Florida set to resume executions
In first, state will impose penalty for white-on-black crime
GAINESVILLE, Fla. — For the first time in state history, Florida is expecting to execute a white man Thursday for killing a black person — with the help of a drug that has never been used in a U.S. execution.
Barring a stay, Mark Asay is scheduled to die by lethal injection after 6 p.m. Asay was convicted by a jury of two racially motivated, premeditated murders in Jacksonville in 1987.
The planned execution — Florida’s first since the U.S. Supreme Court halted the practice in the state more than 18 months ago — is expected to be carried out using etomidate, an anesthetic that has been approved by the Florida Supreme Court. Two other drugs also will be used.
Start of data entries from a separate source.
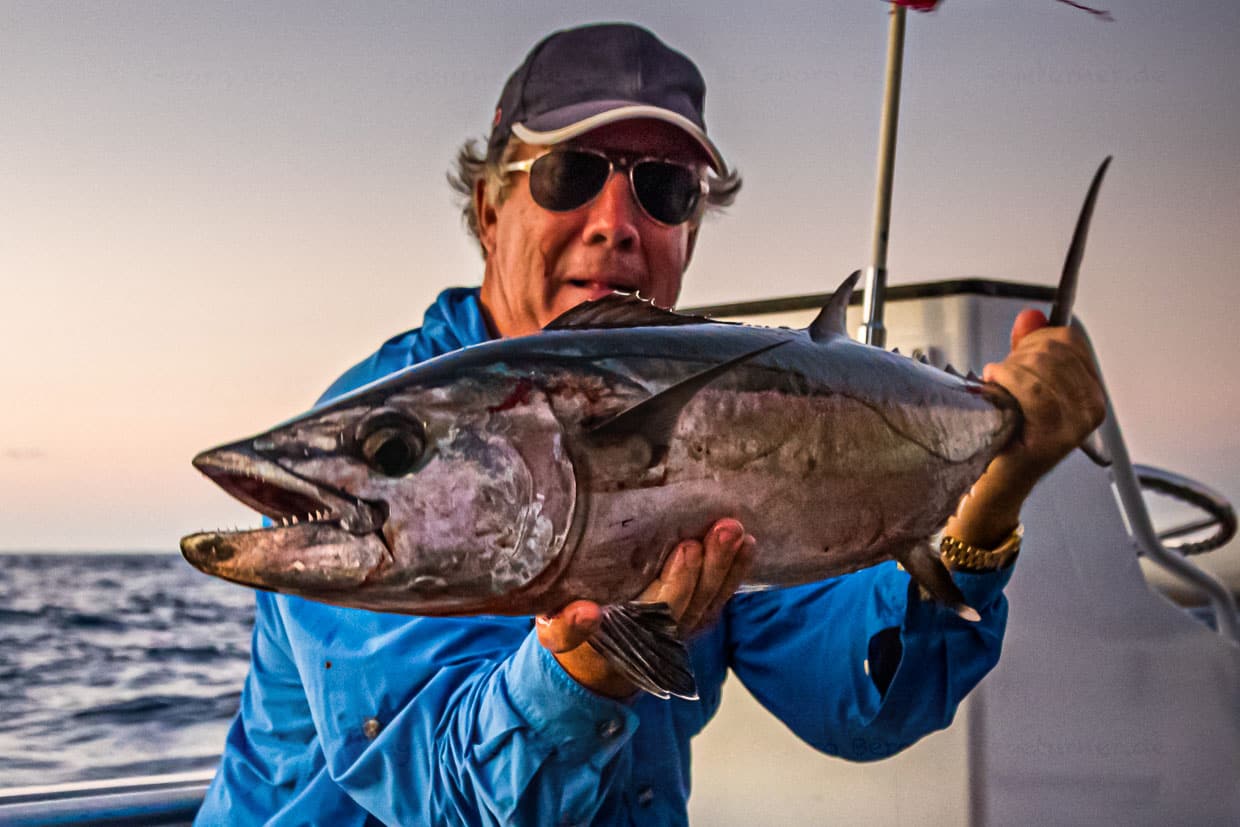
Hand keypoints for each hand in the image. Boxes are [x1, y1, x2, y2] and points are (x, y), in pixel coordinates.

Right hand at [535, 518, 755, 697]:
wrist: (592, 664)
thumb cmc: (570, 634)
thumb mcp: (554, 634)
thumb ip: (565, 628)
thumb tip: (585, 613)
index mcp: (624, 637)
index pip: (658, 611)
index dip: (677, 581)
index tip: (687, 548)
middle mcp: (658, 636)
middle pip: (693, 602)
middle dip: (712, 566)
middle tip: (724, 528)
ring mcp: (678, 628)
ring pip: (710, 600)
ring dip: (728, 566)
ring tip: (739, 532)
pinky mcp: (691, 618)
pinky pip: (717, 599)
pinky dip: (734, 573)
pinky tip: (746, 544)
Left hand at [945, 309, 1105, 547]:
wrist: (996, 480)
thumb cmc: (1008, 434)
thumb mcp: (1020, 381)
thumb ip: (1028, 347)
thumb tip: (1032, 316)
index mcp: (1090, 390)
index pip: (1069, 339)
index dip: (1035, 340)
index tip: (1018, 355)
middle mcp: (1092, 406)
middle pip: (1055, 348)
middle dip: (1020, 356)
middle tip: (1003, 376)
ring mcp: (1077, 421)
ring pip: (1042, 366)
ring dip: (1009, 371)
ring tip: (998, 387)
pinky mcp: (1057, 434)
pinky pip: (1033, 391)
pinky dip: (1007, 383)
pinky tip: (994, 387)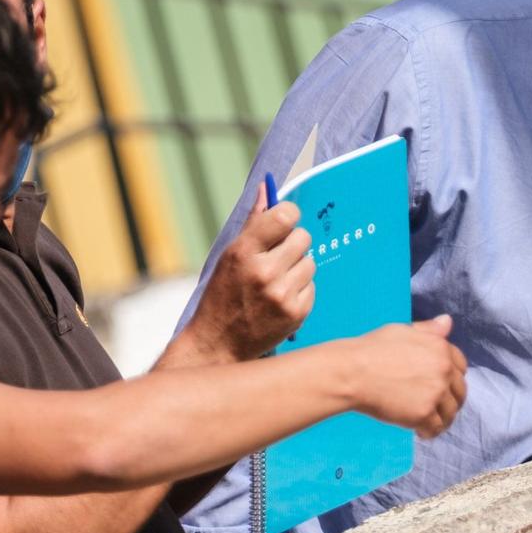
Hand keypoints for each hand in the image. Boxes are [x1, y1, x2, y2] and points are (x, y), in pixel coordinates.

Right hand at [178, 190, 314, 363]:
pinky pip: (312, 286)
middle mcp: (264, 272)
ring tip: (276, 281)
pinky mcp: (296, 313)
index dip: (289, 216)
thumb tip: (266, 189)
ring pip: (310, 262)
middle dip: (294, 244)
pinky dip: (300, 290)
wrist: (218, 342)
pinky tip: (281, 298)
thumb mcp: (229, 255)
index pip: (285, 216)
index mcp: (244, 252)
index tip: (285, 223)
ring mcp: (282, 294)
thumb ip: (252, 223)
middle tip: (278, 257)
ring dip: (297, 268)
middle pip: (304, 238)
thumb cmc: (222, 294)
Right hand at [340, 315, 467, 437]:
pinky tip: (420, 431)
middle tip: (436, 407)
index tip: (443, 385)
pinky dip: (430, 432)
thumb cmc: (371, 350)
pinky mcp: (423, 413)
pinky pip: (436, 428)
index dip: (453, 377)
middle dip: (450, 400)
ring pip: (450, 412)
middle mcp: (443, 370)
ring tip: (428, 422)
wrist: (352, 372)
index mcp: (440, 348)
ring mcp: (435, 393)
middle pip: (459, 391)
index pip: (461, 366)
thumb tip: (447, 322)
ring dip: (442, 418)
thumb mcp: (402, 331)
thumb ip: (428, 330)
Asay fatally shot Robert Lee Booker after making multiple racist comments, prosecutors said. Asay’s second victim was Robert Mcdowell, who was white and Hispanic. Prosecutors say Asay had hired Mcdowell, who was dressed as a woman, for sex and shot him six times after discovering his gender.
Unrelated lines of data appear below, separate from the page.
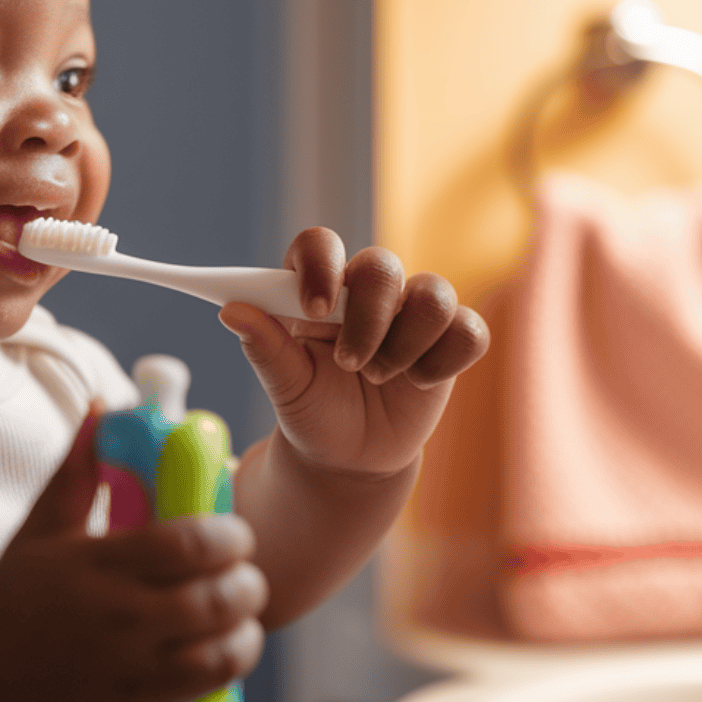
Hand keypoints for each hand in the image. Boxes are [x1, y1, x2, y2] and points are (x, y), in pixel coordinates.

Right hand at [0, 407, 268, 701]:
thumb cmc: (18, 591)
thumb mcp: (41, 524)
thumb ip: (78, 467)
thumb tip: (105, 406)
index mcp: (94, 563)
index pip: (184, 543)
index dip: (228, 536)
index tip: (235, 532)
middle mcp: (111, 616)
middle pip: (211, 599)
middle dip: (246, 582)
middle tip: (245, 571)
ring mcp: (121, 667)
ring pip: (216, 651)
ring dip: (245, 628)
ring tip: (241, 610)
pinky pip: (198, 689)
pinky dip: (226, 664)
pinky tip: (225, 646)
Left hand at [220, 229, 489, 477]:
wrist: (351, 457)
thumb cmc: (313, 410)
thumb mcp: (285, 386)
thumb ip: (264, 348)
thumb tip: (233, 311)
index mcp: (319, 288)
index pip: (321, 243)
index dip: (320, 266)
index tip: (313, 309)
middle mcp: (368, 291)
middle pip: (382, 266)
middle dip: (368, 319)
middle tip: (350, 364)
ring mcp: (413, 314)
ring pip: (434, 295)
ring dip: (406, 343)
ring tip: (380, 377)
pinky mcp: (449, 342)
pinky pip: (469, 331)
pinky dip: (444, 360)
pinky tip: (418, 382)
While Asay would be the state’s first white man to be executed in Florida for killing a black man, at least 20 black men have been executed for killing white victims since the state reinstated the death penalty in 1976, according to data from the Death Penalty Information Center.
Opponents of capital punishment said much more needs to be done to make Florida’s criminal justice system more equitable.
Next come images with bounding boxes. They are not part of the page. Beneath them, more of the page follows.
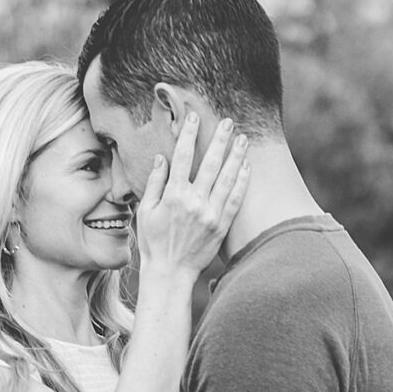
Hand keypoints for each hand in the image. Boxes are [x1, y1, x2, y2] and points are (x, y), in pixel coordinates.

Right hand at [135, 112, 251, 279]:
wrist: (170, 273)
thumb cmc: (153, 243)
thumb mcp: (145, 211)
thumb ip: (154, 183)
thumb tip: (161, 158)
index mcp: (173, 195)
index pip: (182, 157)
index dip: (188, 134)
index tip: (194, 117)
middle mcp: (194, 202)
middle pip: (210, 163)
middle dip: (220, 140)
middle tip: (229, 122)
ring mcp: (210, 214)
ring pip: (226, 178)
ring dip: (236, 156)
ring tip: (244, 139)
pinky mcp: (221, 226)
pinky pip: (235, 200)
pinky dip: (242, 182)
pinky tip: (247, 167)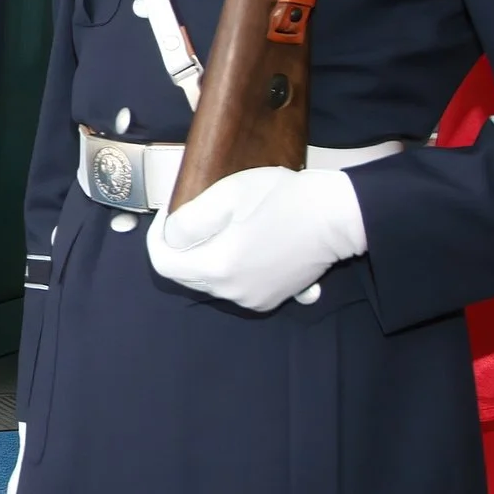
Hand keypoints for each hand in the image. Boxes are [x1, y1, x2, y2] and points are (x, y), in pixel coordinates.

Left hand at [145, 164, 366, 313]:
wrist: (336, 216)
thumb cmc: (285, 199)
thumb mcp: (228, 195)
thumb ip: (189, 220)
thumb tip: (170, 235)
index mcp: (219, 268)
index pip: (163, 264)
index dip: (156, 238)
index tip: (166, 215)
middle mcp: (234, 293)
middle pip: (186, 275)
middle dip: (180, 247)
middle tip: (191, 216)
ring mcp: (254, 299)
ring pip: (209, 280)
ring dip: (205, 255)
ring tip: (221, 225)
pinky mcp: (271, 299)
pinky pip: (234, 286)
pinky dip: (228, 266)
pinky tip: (242, 241)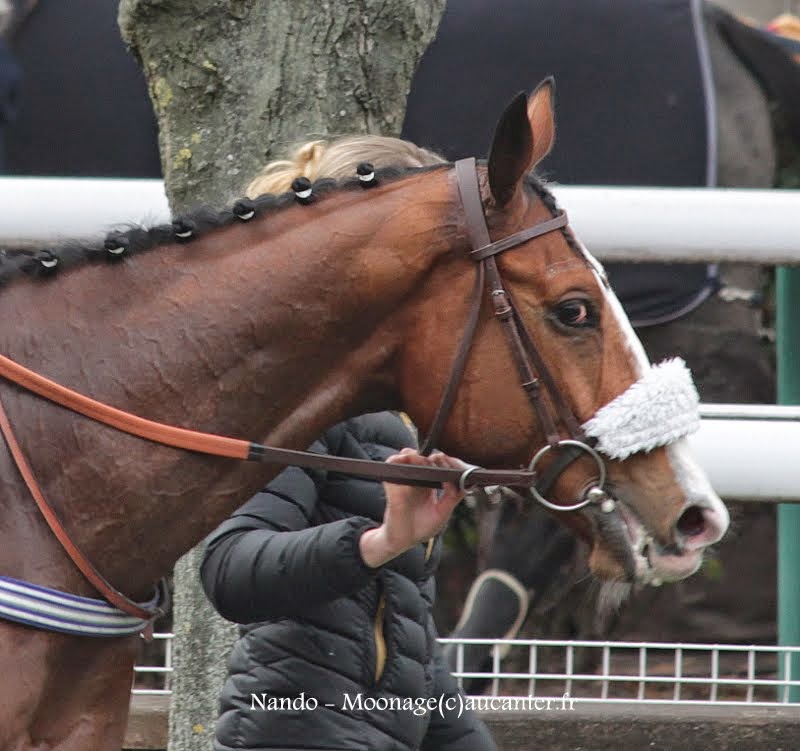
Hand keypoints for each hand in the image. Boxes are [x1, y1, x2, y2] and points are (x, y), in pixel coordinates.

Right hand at [359, 448, 467, 567]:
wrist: (401, 541)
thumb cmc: (421, 528)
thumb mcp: (443, 513)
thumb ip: (452, 497)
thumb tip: (458, 481)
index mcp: (430, 487)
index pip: (438, 468)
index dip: (445, 462)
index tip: (450, 462)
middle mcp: (417, 481)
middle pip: (423, 459)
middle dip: (431, 456)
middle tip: (439, 459)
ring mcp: (404, 482)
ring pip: (407, 457)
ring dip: (414, 454)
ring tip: (423, 459)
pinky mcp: (393, 485)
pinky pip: (391, 466)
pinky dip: (397, 459)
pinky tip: (406, 460)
“This does nothing to change the 170-year-long history of Florida not executing whites for killing blacks,” said Mark Elliott, executive director of Floridians for Alternatives to the Death Penalty.
Etomidate is the first of three drugs administered in Florida’s new execution cocktail. It is replacing midazolam, which has been harder to acquire after many drug companies began refusing to provide it for executions.
While the state’s high court has approved the use of etomidate, some experts have criticized the drug as being unproven.